Incremental dataset (e.g. `.push_to_hub(..., append=True)`)
Feature request
Have the possibility to do ds.push_to_hub(..., append=True).
Motivation
Requested in this comment and this comment. Discussed internally on slack.
Your contribution
What I suggest to do for parquet datasets is to use CommitOperationCopy + CommitOperationDelete from huggingface_hub:
- list files
- copy files from parquet-0001-of-0004 to parquet-0001-of-0005
- delete files like parquet-0001-of-0004
- generate + add last parquet file parquet-0005-of-0005
=> make a single commit with all commit operations at once
I think it should be quite straightforward to implement. Happy to review a PR (maybe conflicting with the ongoing "1 commit push_to_hub" PR https://github.com/huggingface/datasets/pull/6269)
Yea I think waiting for #6269 would be best, or branching from it. For reference, this PR is progressing pretty well which will do similar using the hf hub for our LAION dataset bot https://github.com/LAION-AI/Discord-Scrapers/pull/2.
Is there any update on this?
Is there any update on this?
No update so far on this feature request but for broader context, this announce will help with incremental datasets https://huggingface.co/blog/xethub-joins-hf :)

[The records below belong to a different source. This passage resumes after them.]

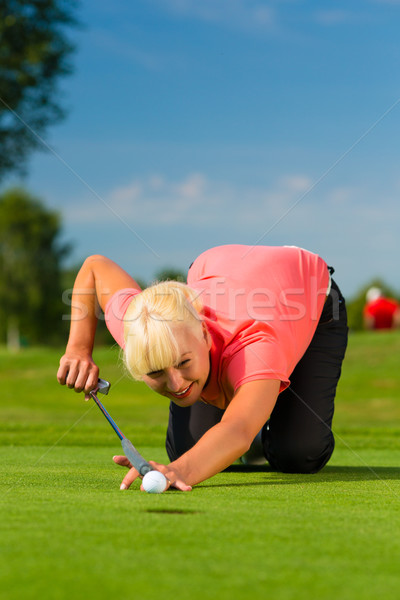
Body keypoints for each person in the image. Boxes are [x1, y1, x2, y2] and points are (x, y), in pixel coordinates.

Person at [57, 245, 348, 492]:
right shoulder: (141, 328)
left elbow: (238, 429)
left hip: (310, 298)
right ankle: (256, 408)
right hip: (221, 272)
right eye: (156, 372)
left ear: (204, 334)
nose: (176, 384)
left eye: (183, 363)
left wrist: (178, 472)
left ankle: (267, 415)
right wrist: (78, 349)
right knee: (188, 449)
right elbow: (95, 267)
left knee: (299, 455)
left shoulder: (255, 344)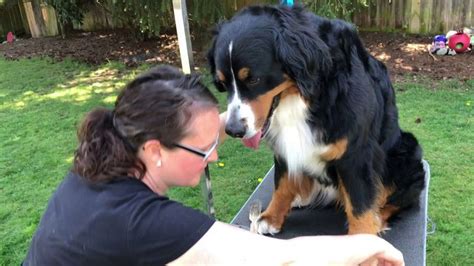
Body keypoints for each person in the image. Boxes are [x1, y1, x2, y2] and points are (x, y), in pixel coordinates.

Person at [23, 65, 404, 265]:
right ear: (156, 150)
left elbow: (205, 129)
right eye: (205, 150)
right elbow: (284, 260)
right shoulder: (146, 225)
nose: (215, 155)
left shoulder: (104, 157)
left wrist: (240, 120)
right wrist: (368, 247)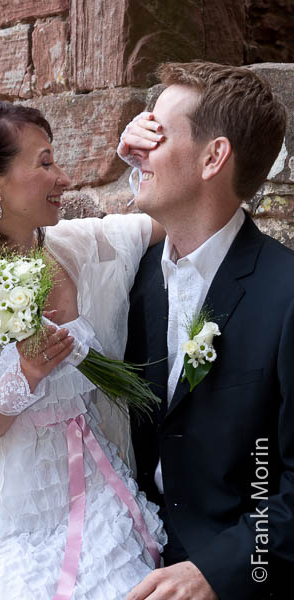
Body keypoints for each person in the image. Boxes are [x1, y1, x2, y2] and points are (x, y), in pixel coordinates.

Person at [0, 100, 167, 600]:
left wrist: (146, 161)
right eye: (45, 162)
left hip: (96, 501)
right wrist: (24, 376)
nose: (64, 178)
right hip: (12, 520)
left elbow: (165, 224)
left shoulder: (74, 248)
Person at [117, 62, 293, 599]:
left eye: (158, 131)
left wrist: (219, 572)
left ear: (214, 156)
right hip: (127, 556)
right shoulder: (133, 277)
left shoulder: (286, 293)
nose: (139, 145)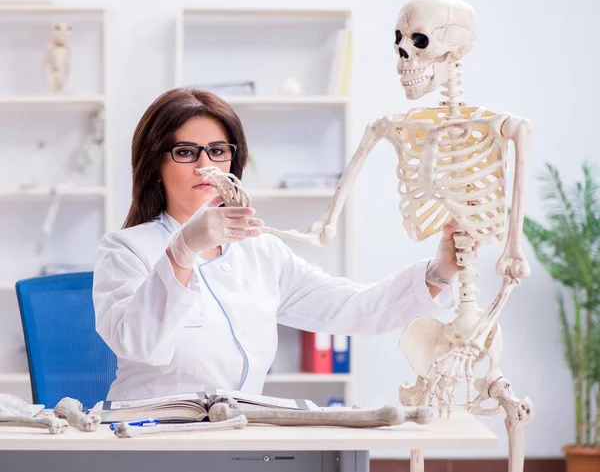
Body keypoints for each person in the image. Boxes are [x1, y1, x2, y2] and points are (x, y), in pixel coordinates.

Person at [92, 87, 461, 401]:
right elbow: (141, 345)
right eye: (186, 152)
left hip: (236, 439)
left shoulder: (261, 252)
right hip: (149, 442)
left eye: (218, 151)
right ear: (156, 164)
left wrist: (439, 273)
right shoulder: (125, 250)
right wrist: (182, 249)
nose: (205, 164)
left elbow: (352, 307)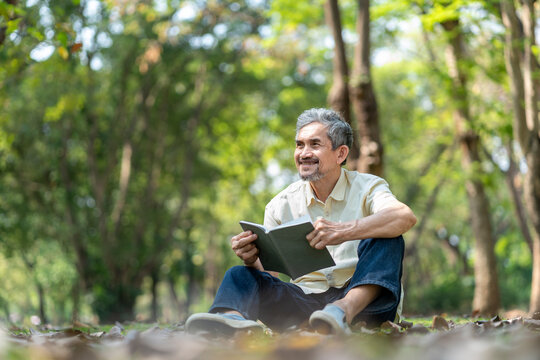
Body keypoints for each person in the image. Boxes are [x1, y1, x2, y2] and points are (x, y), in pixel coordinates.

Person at [186, 108, 417, 335]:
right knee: (238, 273)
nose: (304, 153)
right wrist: (253, 260)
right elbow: (270, 279)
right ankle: (230, 319)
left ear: (341, 154)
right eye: (299, 145)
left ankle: (341, 311)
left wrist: (345, 230)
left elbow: (404, 217)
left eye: (315, 145)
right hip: (304, 307)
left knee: (388, 235)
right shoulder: (280, 204)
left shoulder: (369, 186)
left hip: (366, 307)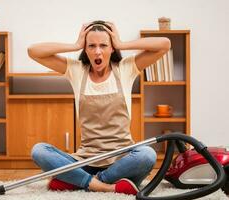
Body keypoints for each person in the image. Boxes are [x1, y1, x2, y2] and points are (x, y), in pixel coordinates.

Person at [27, 20, 171, 195]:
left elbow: (164, 44)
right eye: (91, 46)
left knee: (147, 155)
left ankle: (79, 181)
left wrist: (122, 43)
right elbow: (33, 51)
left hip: (121, 160)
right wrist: (74, 45)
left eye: (103, 45)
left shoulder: (125, 69)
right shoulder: (77, 70)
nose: (97, 51)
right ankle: (104, 186)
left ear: (112, 48)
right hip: (85, 160)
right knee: (39, 151)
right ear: (85, 49)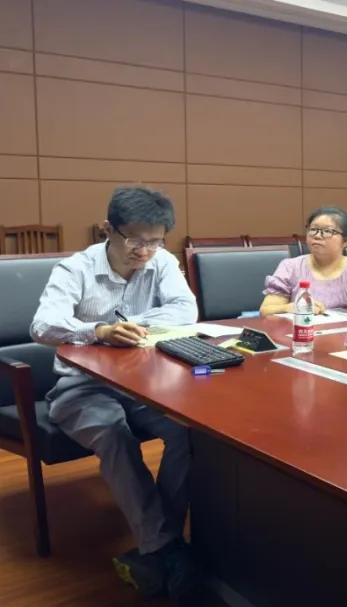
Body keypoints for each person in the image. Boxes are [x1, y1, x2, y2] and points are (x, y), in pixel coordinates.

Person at [30, 186, 202, 600]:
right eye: (135, 240)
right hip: (81, 387)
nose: (145, 251)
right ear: (108, 229)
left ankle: (161, 540)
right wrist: (99, 331)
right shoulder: (75, 269)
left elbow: (186, 310)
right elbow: (43, 325)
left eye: (155, 241)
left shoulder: (161, 261)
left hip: (143, 383)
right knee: (114, 435)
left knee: (188, 431)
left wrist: (132, 323)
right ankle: (165, 548)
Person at [260, 207, 347, 317]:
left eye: (327, 231)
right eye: (313, 229)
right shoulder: (290, 267)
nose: (318, 236)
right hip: (301, 338)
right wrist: (288, 308)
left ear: (345, 241)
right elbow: (266, 310)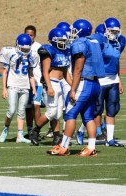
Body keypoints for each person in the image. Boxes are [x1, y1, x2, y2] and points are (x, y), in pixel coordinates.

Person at [48, 19, 105, 156]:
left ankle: (64, 146)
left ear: (80, 31)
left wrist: (73, 89)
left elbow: (78, 69)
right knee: (88, 116)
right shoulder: (95, 42)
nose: (71, 33)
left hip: (84, 83)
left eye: (74, 31)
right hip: (95, 84)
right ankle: (91, 148)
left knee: (70, 114)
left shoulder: (80, 43)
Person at [77, 18, 125, 147]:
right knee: (96, 109)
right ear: (105, 29)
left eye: (116, 31)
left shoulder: (121, 41)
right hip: (101, 78)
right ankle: (81, 130)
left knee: (112, 109)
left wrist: (119, 79)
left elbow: (116, 60)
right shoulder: (99, 40)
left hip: (113, 78)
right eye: (111, 31)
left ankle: (110, 140)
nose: (114, 33)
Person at [29, 28, 72, 146]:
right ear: (54, 40)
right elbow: (45, 71)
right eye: (61, 40)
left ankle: (57, 136)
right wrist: (49, 87)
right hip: (51, 83)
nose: (63, 43)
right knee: (51, 112)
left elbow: (65, 72)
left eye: (64, 40)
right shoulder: (49, 51)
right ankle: (35, 131)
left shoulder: (65, 51)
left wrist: (73, 86)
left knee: (57, 114)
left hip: (60, 83)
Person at [0, 34, 37, 143]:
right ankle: (6, 128)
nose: (25, 51)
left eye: (27, 49)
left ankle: (19, 135)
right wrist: (4, 88)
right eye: (23, 48)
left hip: (25, 86)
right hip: (13, 85)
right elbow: (5, 72)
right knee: (11, 110)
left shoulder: (32, 55)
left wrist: (33, 88)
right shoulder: (10, 53)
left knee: (21, 112)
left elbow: (31, 73)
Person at [22, 25, 43, 140]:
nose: (29, 37)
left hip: (37, 81)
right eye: (27, 35)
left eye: (31, 35)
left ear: (34, 35)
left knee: (36, 106)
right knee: (27, 107)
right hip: (25, 81)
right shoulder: (20, 45)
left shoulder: (39, 47)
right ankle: (29, 130)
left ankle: (37, 131)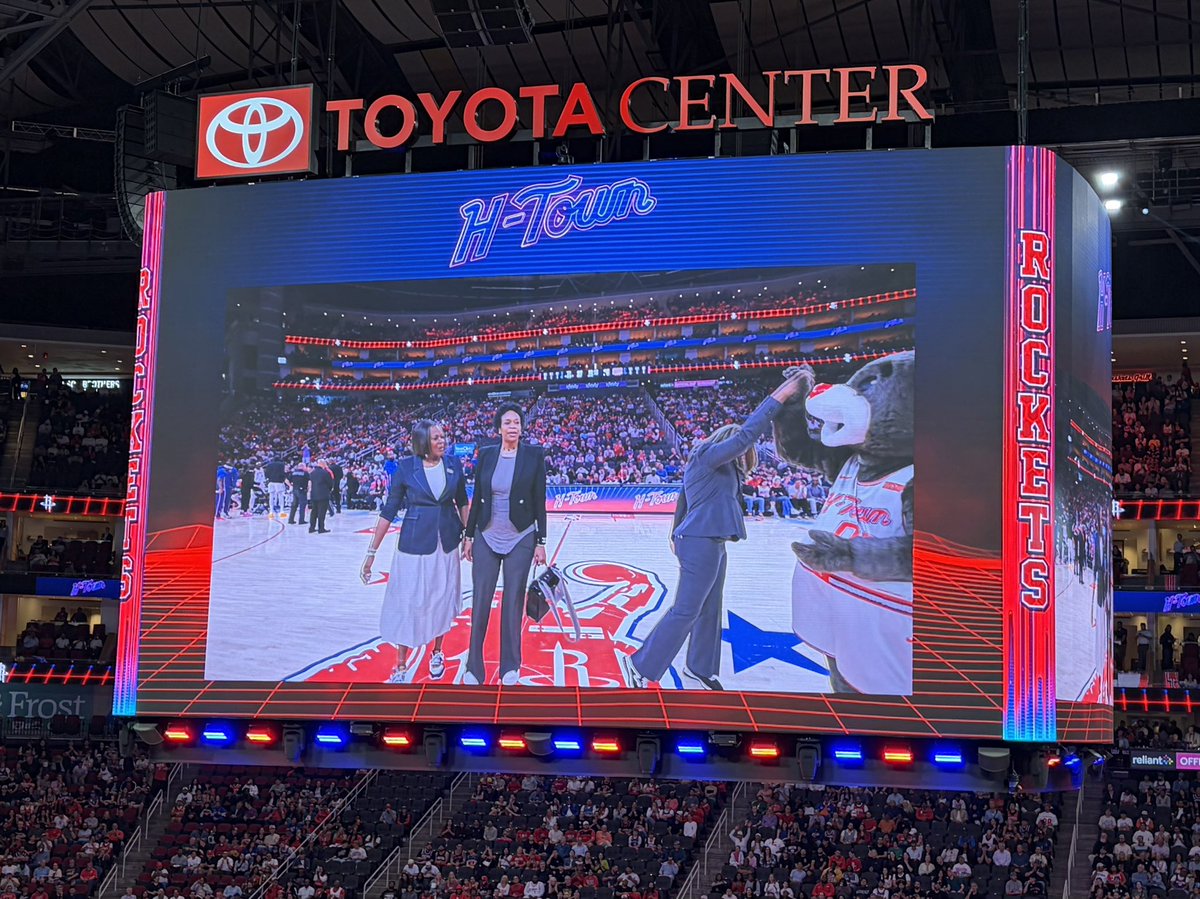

Still no update? Whats the current recommended way to upload large datasets to the hub? I can't load it all to memory after some limit right
Still no update? Whats the current recommended way to upload large datasets to the hub? I can't load it all to memory after some limit right
@tolgadur bro, you may set 'data_dir' as a temporary solution like that:
Dataset.push_to_hub('your_repo_aame', data_dir='data_{index}')
Related to this feature request: pyarrow 21 is out and added content defined chunking for parquet, which enables deduped uploads to Xet.
Therefore we can have a logic in append=True that modifies an existing Parquet file to add more rows without having to reupload the full file.